THERE ARE FEW moral lessons to be learned from everyday life People are born, they die. Often they hurt each other. Sometimes they kill each other, on purpose or by accident.
Every so often, the awful absurdities of human behavior force themselves on us, defying all attempts at distanced rationalization. Saturday's Game was one of these times, as example of how surreal life can become when we ingest too much alcohol and succumb to the madness that goes by the name of school spirit.
Saturday was the last time I will help tear down a goalpost, and I will never look at a football game the same way again.
* * *
I enjoy tearing down a goalpost as much as the next guy, and remember fondly the dismantling and the sinking in the Charles of the open end uprights at last year's Game. So, as the seconds ticked off late in the fourth quarter. I made my way down the stairs of Section 24 to the endzone.
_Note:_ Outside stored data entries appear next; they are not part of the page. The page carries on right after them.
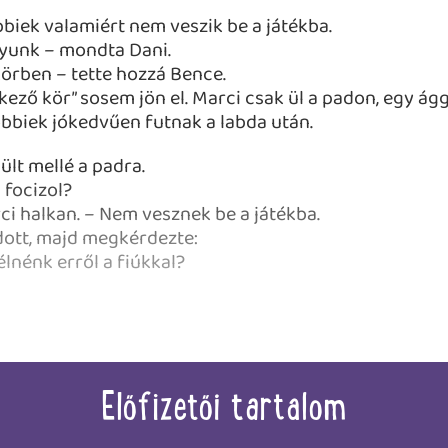
iek valamiért nem veszik be a játékba.
yunk – mondta Dani.
örben – tette hozzá Bence.
ező kör” sosem jön el. Marci csak ül a padon, egy ágg
bbiek jókedvűen futnak a labda után.
ült mellé a padra.
 focizol?
i halkan. – Nem vesznek be a játékba.
dott, majd megkérdezte:
élnénk erről a fiúkkal?
Előfizetői tartalom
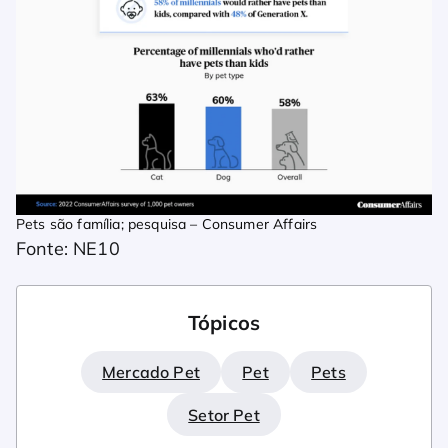
Pets são família; pesquisa – Consumer Affairs
Fonte: NE10
Tópicos
Mercado Pet
Pet
Pets
Setor Pet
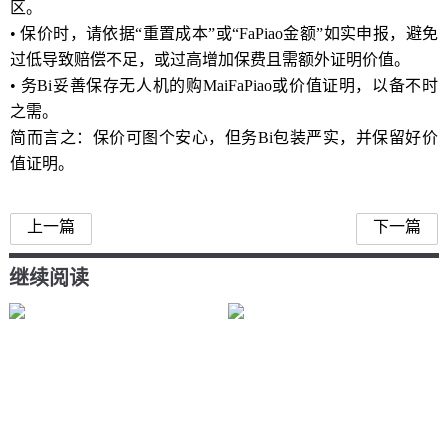
区。
• 保价时，请依据“重置成本”或“FaPiao金额”如实申报，避免
过低导致赔偿不足，或过高增加保费且需额外证明价值。
• 务Bi妥善保存无人机的购MaiFaPiao或价值证明，以备不时
之需。
简而言之：保价可图个安心，但务Bi包装严实，并保留好价
值证明。
上一篇
下一篇
继续阅读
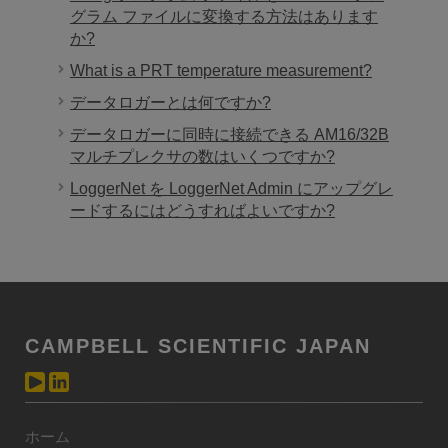
グラム ファイルに変換する方法はあります
か?
What is a PRT temperature measurement?
データロガーとは何ですか?
データロガーに同時に接続できる AM16/32B
マルチプレクサの数はいくつですか?
LoggerNet を LoggerNet Admin にアップグレ
ードするにはどうすればよいですか?
CAMPBELL SCIENTIFIC JAPAN
ホーム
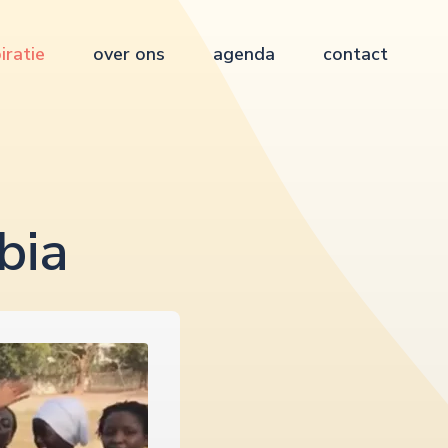
iratie
over ons
agenda
contact
bia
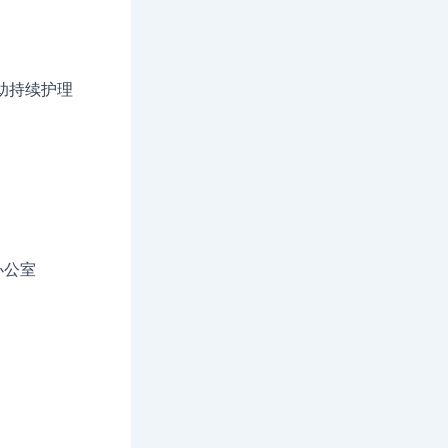
助持续护理
办公室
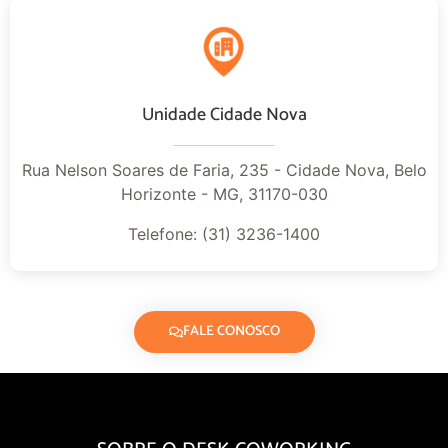
Unidade Cidade Nova
Rua Nelson Soares de Faria, 235 - Cidade Nova, Belo
Horizonte - MG, 31170-030
Telefone: (31) 3236-1400
FALE CONOSCO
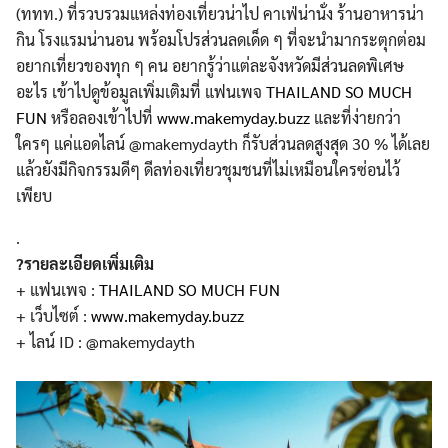
(ททท.) ที่รวบรวมแหล่งท่องเที่ยวน่าไป คาเฟ่น่านั่ง ร้านอาหารน่า
กิน โรงแรมน่านอน พร้อมโปรส่วนลดเด็ด ๆ ที่จะนำมากระตุกต่อม
อยากเที่ยวของทุก ๆ คน อยากรู้ว่าแต่ละจังหวัดมีส่วนลดพิเศษ
อะไร เข้าไปดูข้อมูลเพิ่มเติมที่ แฟนเพจ
THAILAND SO MUCH
FUN
หรือลองเข้าไปที่
www.makemyday.buzz
และที่ง่ายกว่า
ใครๆ แค่แอดไลน์ @makemydayth ก็รับส่วนลดสูงสุด 30 % ได้เลย
แล้วยังมีกิจกรรมดีๆ ดีลท่องเที่ยวชุมชนที่ไม่เหมือนใครซ่อนไว้
เพียบ
.
?รายละเอียดเพิ่มเติม
+ แฟนเพจ :
THAILAND SO MUCH FUN
+ เว็บไซต์ :
www.makemyday.buzz
+ ไลน์ ID : @makemydayth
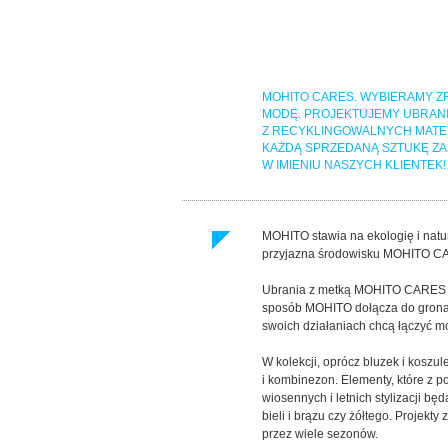
MOHITO CARES. WYBIERAMY
MODĘ. PROJEKTUJEMY UBRAN
Z RECYKLINGOWALNYCH MATER
KAŻDĄ SPRZEDANĄ SZTUKĘ Z
W IMIENIU NASZYCH KLIENTEK!
MOHITO stawia na ekologię i natur
przyjazna środowisku MOHITO C
Ubrania z metką MOHITO CARES zo
sposób MOHITO dołącza do grona t
swoich działaniach chcą łączyć m
W kolekcji, oprócz bluzek i koszul
i kombinezon. Elementy, które z 
wiosennych i letnich stylizacji b
bieli i brązu czy żółtego. Projek
przez wiele sezonów.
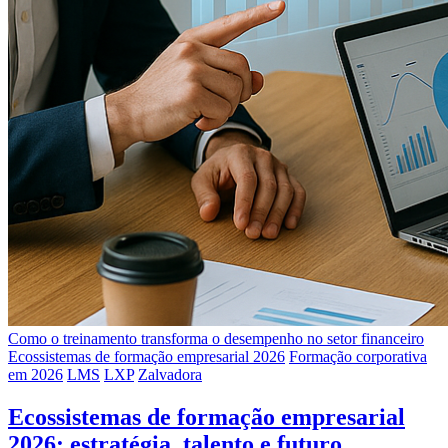
Como o treinamento transforma o desempenho no setor financeiro
Ecossistemas de formação empresarial 2026
Formação corporativa
em 2026
LMS
LXP
Zalvadora
Ecossistemas de formação empresarial
2026: estratégia, talento e futuro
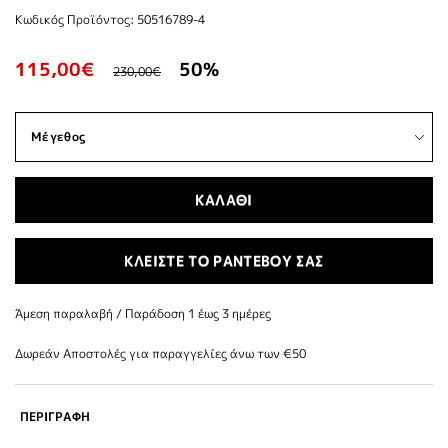
Κωδικός Προϊόντος: 50516789-4
115,00€
50%
230,00€
ΚΑΛΑΘΙ
ΚΛΕΙΣΤΕ ΤΟ ΡΑΝΤΕΒΟΥ ΣΑΣ
Άμεση παραλαβή / Παράδoση 1 έως 3 ημέρες
Δωρεάν Αποστολές για παραγγελίες άνω των €50
ΠΕΡΙΓΡΑΦΗ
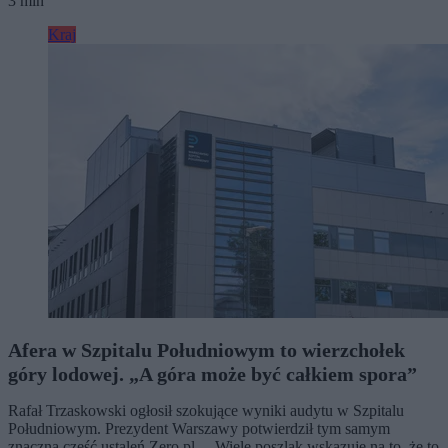
3 min
Kraj
Afera w Szpitalu Południowym to wierzchołek
góry lodowej. „A góra może być całkiem spora”
Rafał Trzaskowski ogłosił szokujące wyniki audytu w Szpitalu
Południowym. Prezydent Warszawy potwierdził tym samym
znaczną część ustaleń Zero.pl. – Wiele poszlak wskazuje na to, że to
Egged on by healthy doses of rum and bourbon, I gradually let my sophomoric muse--so prized by aging and increasingly senile Yale and Harvard alums--take control.
Some of the same faces were there Saturday. I high-fived a Harvard comrade as large chunks of loose turf flew over my head. Two feet away, on oafish prep was scuffling with the Yale security guards, who had begun to realize the fertility of their presence.
"You going up on the post?" a classmate asked, placing a manly slap on my shoulder.
"Naw, I'll just pull, thanks," I answered.
"Well I'm going to fucking rip that fucker down and we'll carry it all the way to the Charles."
I laughed, shaking with a day long buzz.
By t-minus-five seconds, the crowds pressing behind us became too much to bear, and we surged towards the object of our frenzied lust.
I did not get there in time, and instead watched from below as the crossbar teetered over my head.
Give me a step-up," a determined celebrator demanded.
Two guys and I obliged, giving him the honor of being the first man up.
There was a crack, cheers, motion, somewhere in the midst, a crack, a different type of crack, and an almost drowned-out cry. The corner of the post was cased down inches from my back, and, as I turned to stand clear, a girl by there, prone--dead or alive I didn't know--but red, very red, and everything about her matched the colored grass we were standing on.